[Saved entries]
◇ ◇ ◇ ◇ ◇
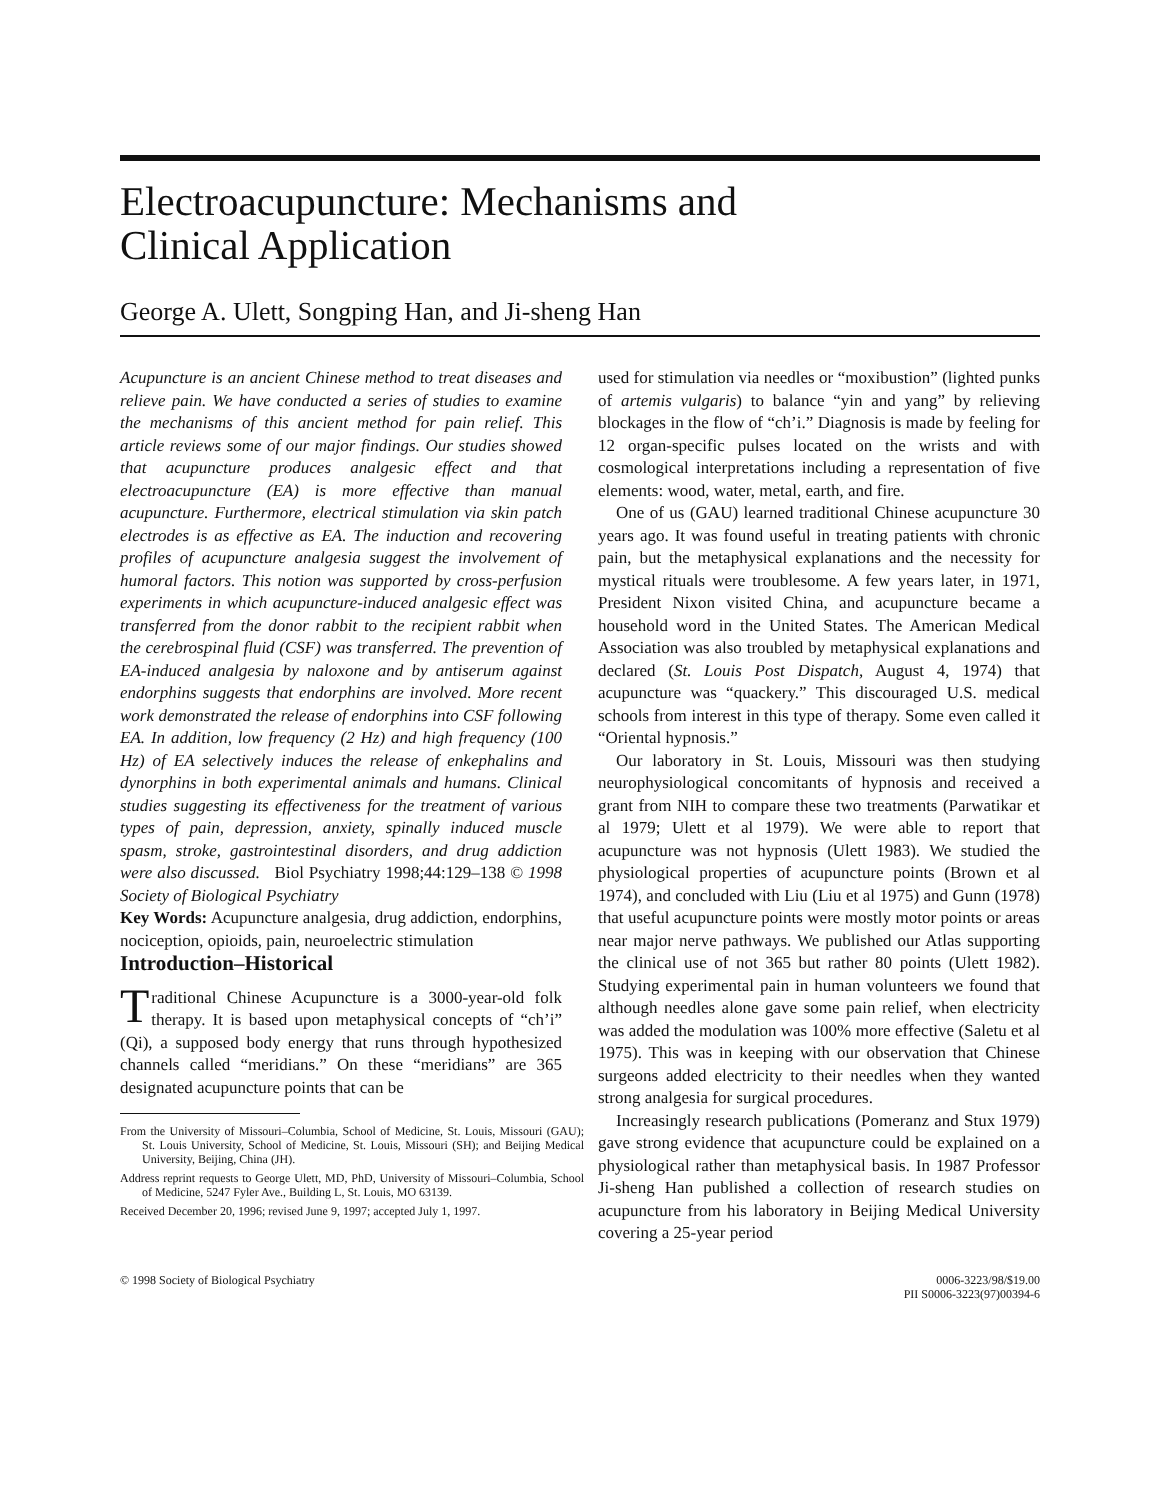Electroacupuncture: Mechanisms and
Clinical Application
George A. Ulett, Songping Han, and Ji-sheng Han
Acupuncture is an ancient Chinese method to treat diseases and relieve pain. We have conducted a series of studies to examine the mechanisms of this ancient method for pain relief. This article reviews some of our major findings. Our studies showed that acupuncture produces analgesic effect and that electroacupuncture (EA) is more effective than manual acupuncture. Furthermore, electrical stimulation via skin patch electrodes is as effective as EA. The induction and recovering profiles of acupuncture analgesia suggest the involvement of humoral factors. This notion was supported by cross-perfusion experiments in which acupuncture-induced analgesic effect was transferred from the donor rabbit to the recipient rabbit when the cerebrospinal fluid (CSF) was transferred. The prevention of EA-induced analgesia by naloxone and by antiserum against endorphins suggests that endorphins are involved. More recent work demonstrated the release of endorphins into CSF following EA. In addition, low frequency (2 Hz) and high frequency (100 Hz) of EA selectively induces the release of enkephalins and dynorphins in both experimental animals and humans. Clinical studies suggesting its effectiveness for the treatment of various types of pain, depression, anxiety, spinally induced muscle spasm, stroke, gastrointestinal disorders, and drug addiction were also discussed. Biol Psychiatry 1998;44:129–138 © 1998 Society of Biological Psychiatry
Key Words: Acupuncture analgesia, drug addiction, endorphins, nociception, opioids, pain, neuroelectric stimulation
Introduction–Historical
Traditional Chinese Acupuncture is a 3000-year-old folk therapy. It is based upon metaphysical concepts of “ch’i” (Qi), a supposed body energy that runs through hypothesized channels called “meridians.” On these “meridians” are 365 designated acupuncture points that can be
From the University of Missouri–Columbia, School of Medicine, St. Louis, Missouri (GAU); St. Louis University, School of Medicine, St. Louis, Missouri (SH); and Beijing Medical University, Beijing, China (JH).
Address reprint requests to George Ulett, MD, PhD, University of Missouri–Columbia, School of Medicine, 5247 Fyler Ave., Building L, St. Louis, MO 63139.
Received December 20, 1996; revised June 9, 1997; accepted July 1, 1997.
used for stimulation via needles or “moxibustion” (lighted punks of artemis vulgaris) to balance “yin and yang” by relieving blockages in the flow of “ch’i.” Diagnosis is made by feeling for 12 organ-specific pulses located on the wrists and with cosmological interpretations including a representation of five elements: wood, water, metal, earth, and fire.
One of us (GAU) learned traditional Chinese acupuncture 30 years ago. It was found useful in treating patients with chronic pain, but the metaphysical explanations and the necessity for mystical rituals were troublesome. A few years later, in 1971, President Nixon visited China, and acupuncture became a household word in the United States. The American Medical Association was also troubled by metaphysical explanations and declared (St. Louis Post Dispatch, August 4, 1974) that acupuncture was “quackery.” This discouraged U.S. medical schools from interest in this type of therapy. Some even called it “Oriental hypnosis.”
Our laboratory in St. Louis, Missouri was then studying neurophysiological concomitants of hypnosis and received a grant from NIH to compare these two treatments (Parwatikar et al 1979; Ulett et al 1979). We were able to report that acupuncture was not hypnosis (Ulett 1983). We studied the physiological properties of acupuncture points (Brown et al 1974), and concluded with Liu (Liu et al 1975) and Gunn (1978) that useful acupuncture points were mostly motor points or areas near major nerve pathways. We published our Atlas supporting the clinical use of not 365 but rather 80 points (Ulett 1982). Studying experimental pain in human volunteers we found that although needles alone gave some pain relief, when electricity was added the modulation was 100% more effective (Saletu et al 1975). This was in keeping with our observation that Chinese surgeons added electricity to their needles when they wanted strong analgesia for surgical procedures.
Increasingly research publications (Pomeranz and Stux 1979) gave strong evidence that acupuncture could be explained on a physiological rather than metaphysical basis. In 1987 Professor Ji-sheng Han published a collection of research studies on acupuncture from his laboratory in Beijing Medical University covering a 25-year period
© 1998 Society of Biological Psychiatry
0006-3223/98/$19.00
PII S0006-3223(97)00394-6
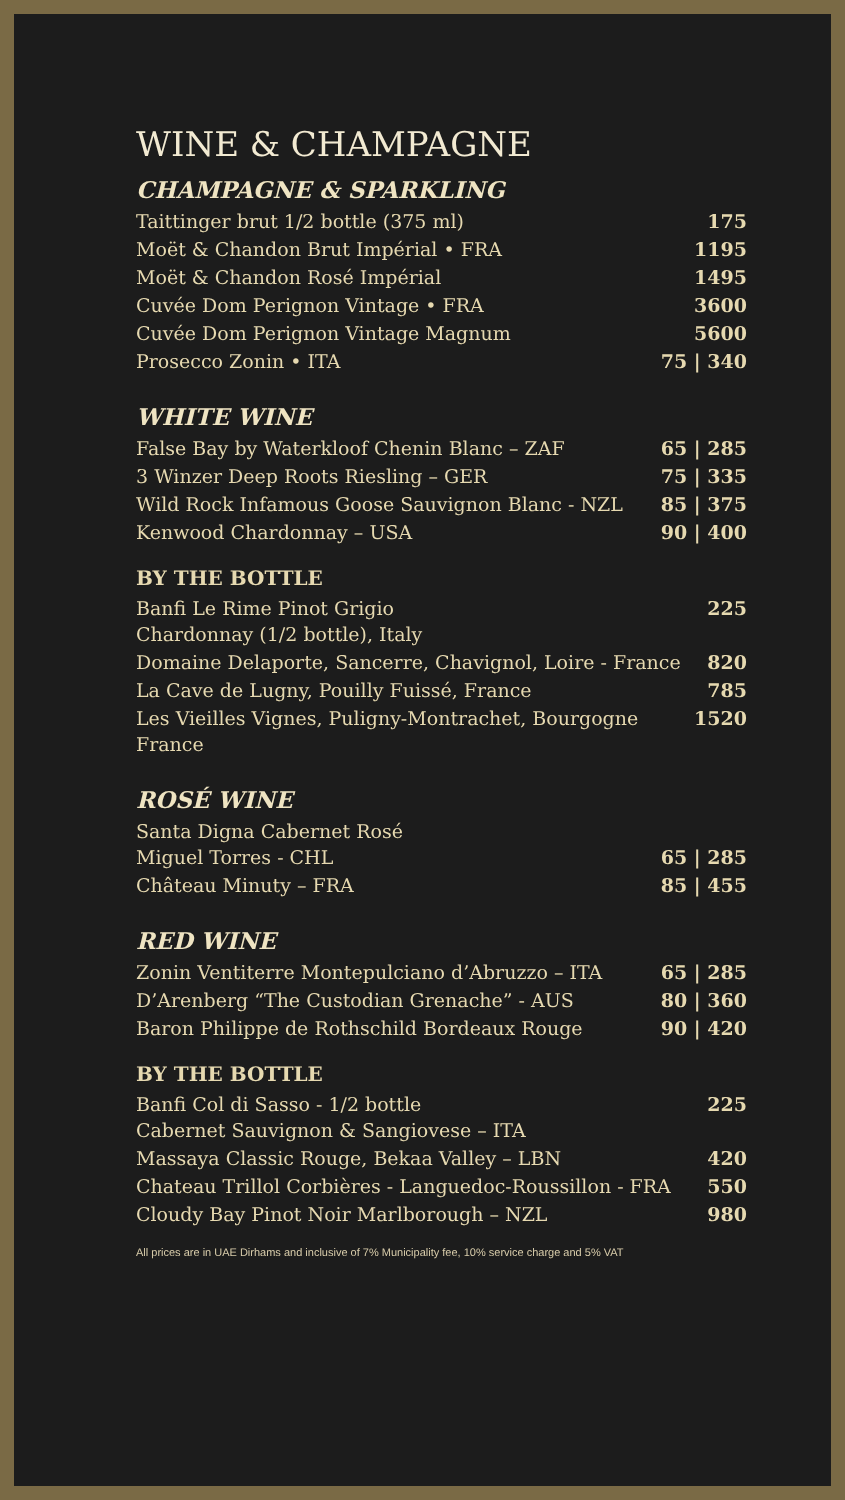WINE & CHAMPAGNE
CHAMPAGNE & SPARKLING
| Taittinger brut 1/2 bottle (375 ml) | 175 |
| Moët & Chandon Brut Impérial • FRA | 1195 |
| Moët & Chandon Rosé Impérial | 1495 |
| Cuvée Dom Perignon Vintage • FRA | 3600 |
| Cuvée Dom Perignon Vintage Magnum | 5600 |
| Prosecco Zonin • ITA | 75 / 340 |
WHITE WINE
| False Bay by Waterkloof Chenin Blanc – ZAF | 65 / 285 |
| 3 Winzer Deep Roots Riesling – GER | 75 / 335 |
| Wild Rock Infamous Goose Sauvignon Blanc - NZL | 85 / 375 |
| Kenwood Chardonnay – USA | 90 / 400 |
BY THE BOTTLE
| Banfi Le Rime Pinot Grigio Chardonnay (1/2 bottle), Italy | 225 |
| Domaine Delaporte, Sancerre, Chavignol, Loire - France | 820 |
| La Cave de Lugny, Pouilly Fuissé, France | 785 |
| Les Vieilles Vignes, Puligny-Montrachet, Bourgogne France | 1520 |
ROSÉ WINE
| Santa Digna Cabernet Rosé Miguel Torres - CHL | 65 / 285 |
| Château Minuty – FRA | 85 / 455 |
RED WINE
| Zonin Ventiterre Montepulciano d’Abruzzo – ITA | 65 / 285 |
| D’Arenberg “The Custodian Grenache” - AUS | 80 / 360 |
| Baron Philippe de Rothschild Bordeaux Rouge | 90 / 420 |
BY THE BOTTLE
| Banfi Col di Sasso - 1/2 bottle Cabernet Sauvignon & Sangiovese – ITA | 225 |
| Massaya Classic Rouge, Bekaa Valley – LBN | 420 |
| Chateau Trillol Corbières - Languedoc-Roussillon - FRA | 550 |
| Cloudy Bay Pinot Noir Marlborough – NZL | 980 |
All prices are in UAE Dirhams and inclusive of 7% Municipality fee, 10% service charge and 5% VAT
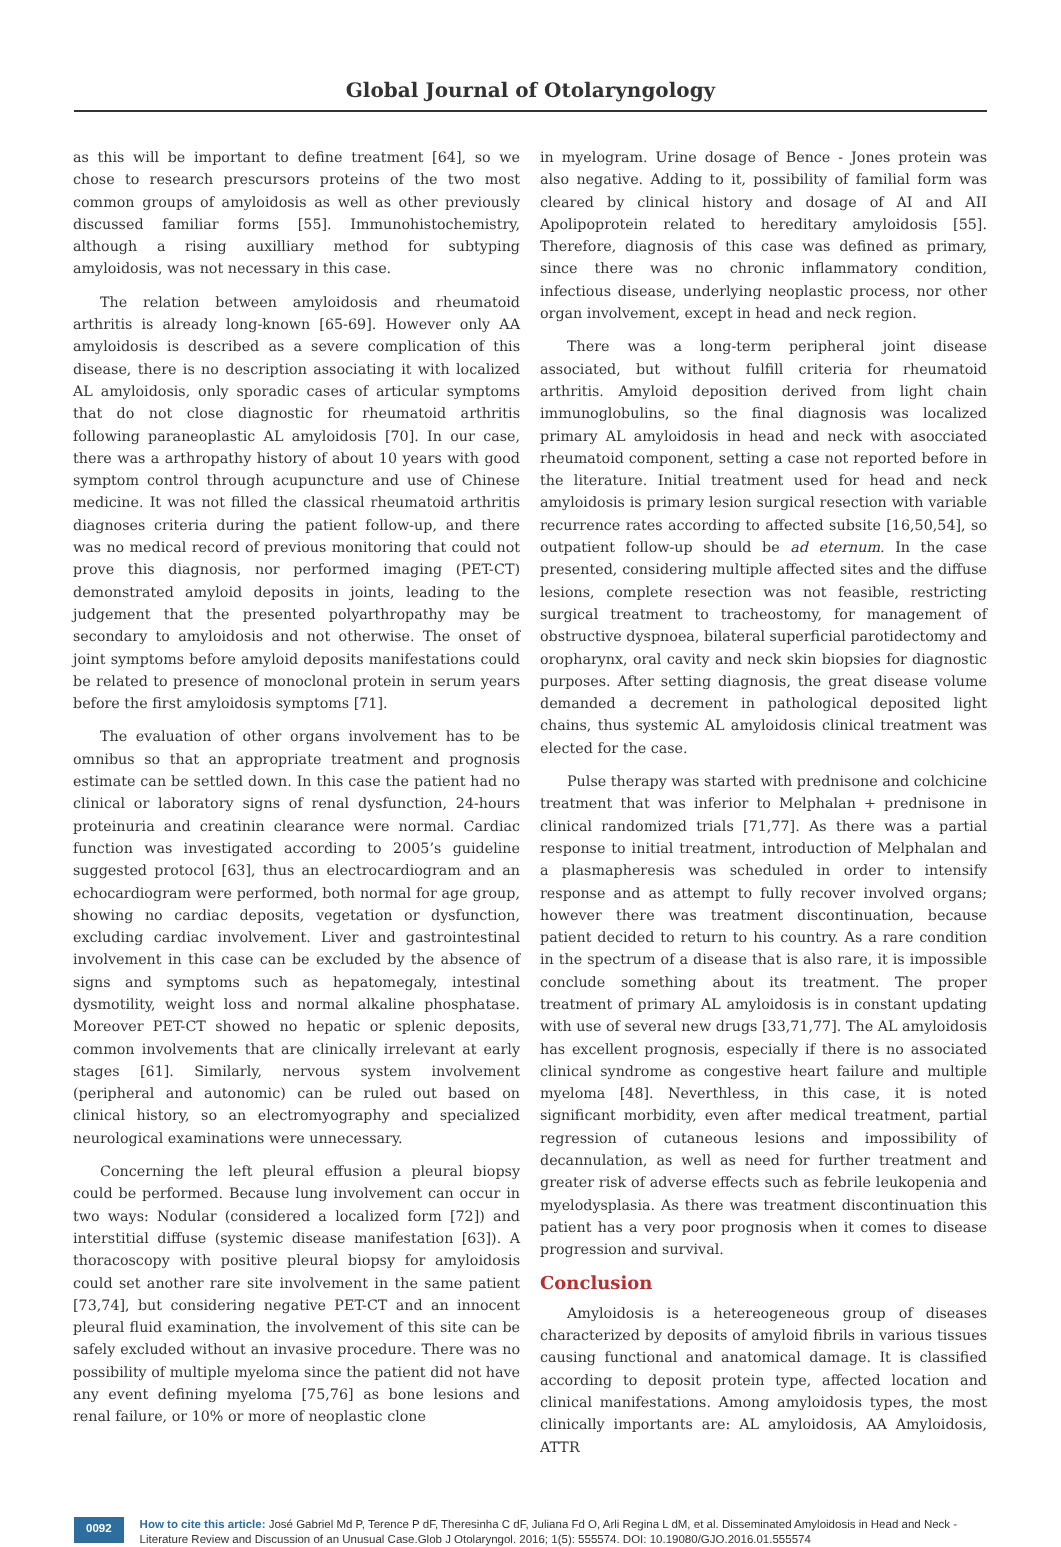Global Journal of Otolaryngology
as this will be important to define treatment [64], so we chose to research prescursors proteins of the two most common groups of amyloidosis as well as other previously discussed familiar forms [55]. Immunohistochemistry, although a rising auxilliary method for subtyping amyloidosis, was not necessary in this case.
The relation between amyloidosis and rheumatoid arthritis is already long-known [65-69]. However only AA amyloidosis is described as a severe complication of this disease, there is no description associating it with localized AL amyloidosis, only sporadic cases of articular symptoms that do not close diagnostic for rheumatoid arthritis following paraneoplastic AL amyloidosis [70]. In our case, there was a arthropathy history of about 10 years with good symptom control through acupuncture and use of Chinese medicine. It was not filled the classical rheumatoid arthritis diagnoses criteria during the patient follow-up, and there was no medical record of previous monitoring that could not prove this diagnosis, nor performed imaging (PET-CT) demonstrated amyloid deposits in joints, leading to the judgement that the presented polyarthropathy may be secondary to amyloidosis and not otherwise. The onset of joint symptoms before amyloid deposits manifestations could be related to presence of monoclonal protein in serum years before the first amyloidosis symptoms [71].
The evaluation of other organs involvement has to be omnibus so that an appropriate treatment and prognosis estimate can be settled down. In this case the patient had no clinical or laboratory signs of renal dysfunction, 24-hours proteinuria and creatinin clearance were normal. Cardiac function was investigated according to 2005’s guideline suggested protocol [63], thus an electrocardiogram and an echocardiogram were performed, both normal for age group, showing no cardiac deposits, vegetation or dysfunction, excluding cardiac involvement. Liver and gastrointestinal involvement in this case can be excluded by the absence of signs and symptoms such as hepatomegaly, intestinal dysmotility, weight loss and normal alkaline phosphatase. Moreover PET-CT showed no hepatic or splenic deposits, common involvements that are clinically irrelevant at early stages [61]. Similarly, nervous system involvement (peripheral and autonomic) can be ruled out based on clinical history, so an electromyography and specialized neurological examinations were unnecessary.
Concerning the left pleural effusion a pleural biopsy could be performed. Because lung involvement can occur in two ways: Nodular (considered a localized form [72]) and interstitial diffuse (systemic disease manifestation [63]). A thoracoscopy with positive pleural biopsy for amyloidosis could set another rare site involvement in the same patient [73,74], but considering negative PET-CT and an innocent pleural fluid examination, the involvement of this site can be safely excluded without an invasive procedure. There was no possibility of multiple myeloma since the patient did not have any event defining myeloma [75,76] as bone lesions and renal failure, or 10% or more of neoplastic clone
in myelogram. Urine dosage of Bence - Jones protein was also negative. Adding to it, possibility of familial form was cleared by clinical history and dosage of AI and AII Apolipoprotein related to hereditary amyloidosis [55]. Therefore, diagnosis of this case was defined as primary, since there was no chronic inflammatory condition, infectious disease, underlying neoplastic process, nor other organ involvement, except in head and neck region.
There was a long-term peripheral joint disease associated, but without fulfill criteria for rheumatoid arthritis. Amyloid deposition derived from light chain immunoglobulins, so the final diagnosis was localized primary AL amyloidosis in head and neck with asocciated rheumatoid component, setting a case not reported before in the literature. Initial treatment used for head and neck amyloidosis is primary lesion surgical resection with variable recurrence rates according to affected subsite [16,50,54], so outpatient follow-up should be ad eternum. In the case presented, considering multiple affected sites and the diffuse lesions, complete resection was not feasible, restricting surgical treatment to tracheostomy, for management of obstructive dyspnoea, bilateral superficial parotidectomy and oropharynx, oral cavity and neck skin biopsies for diagnostic purposes. After setting diagnosis, the great disease volume demanded a decrement in pathological deposited light chains, thus systemic AL amyloidosis clinical treatment was elected for the case.
Pulse therapy was started with prednisone and colchicine treatment that was inferior to Melphalan + prednisone in clinical randomized trials [71,77]. As there was a partial response to initial treatment, introduction of Melphalan and a plasmapheresis was scheduled in order to intensify response and as attempt to fully recover involved organs; however there was treatment discontinuation, because patient decided to return to his country. As a rare condition in the spectrum of a disease that is also rare, it is impossible conclude something about its treatment. The proper treatment of primary AL amyloidosis is in constant updating with use of several new drugs [33,71,77]. The AL amyloidosis has excellent prognosis, especially if there is no associated clinical syndrome as congestive heart failure and multiple myeloma [48]. Neverthless, in this case, it is noted significant morbidity, even after medical treatment, partial regression of cutaneous lesions and impossibility of decannulation, as well as need for further treatment and greater risk of adverse effects such as febrile leukopenia and myelodysplasia. As there was treatment discontinuation this patient has a very poor prognosis when it comes to disease progression and survival.
Conclusion
Amyloidosis is a hetereogeneous group of diseases characterized by deposits of amyloid fibrils in various tissues causing functional and anatomical damage. It is classified according to deposit protein type, affected location and clinical manifestations. Among amyloidosis types, the most clinically importants are: AL amyloidosis, AA Amyloidosis, ATTR
0092
How to cite this article: José Gabriel Md P, Terence P dF, Theresinha C dF, Juliana Fd O, Arli Regina L dM, et al. Disseminated Amyloidosis in Head and Neck - Literature Review and Discussion of an Unusual Case.Glob J Otolaryngol. 2016; 1(5): 555574. DOI: 10.19080/GJO.2016.01.555574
◇ ◇ ◇ ◇ ◇
Exercise brief:
Among the lines above, find those holding the word "Banfi" and state how many there are, number only.

Solution below:
2